(ACTIVITY):
Each entry below is to be given again word for word, with no pictures.

(EXERCISE DATA):
------------
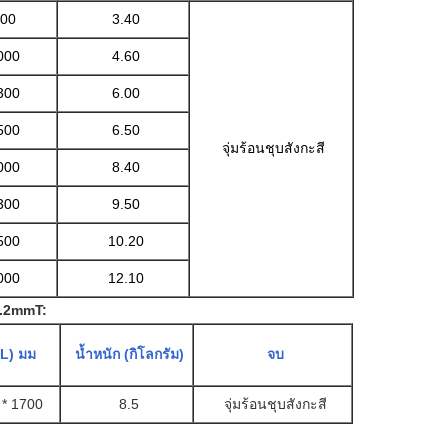
00
3.40
000
4.60
300
6.00
500
6.50
จุ่มร้อนชุบสังกะสี
000
8.40
300
9.50
500
10.20
000
12.10
3.2mmT:
 (L) มม
น้ำหนัก (กิโลกรัม)
จบ
 * 1700
8.5
จุ่มร้อนชุบสังกะสี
------------
(RESULT):
00
3.40
000
4.60
300
6.00
500
6.50
จุ่มร้อนชุบสังกะสี
000
8.40
300
9.50
500
10.20
000
12.10
3.2mmT:
 (L) มม
น้ำหนัก (กิโลกรัม)
จบ
 * 1700
8.5
จุ่มร้อนชุบสังกะสี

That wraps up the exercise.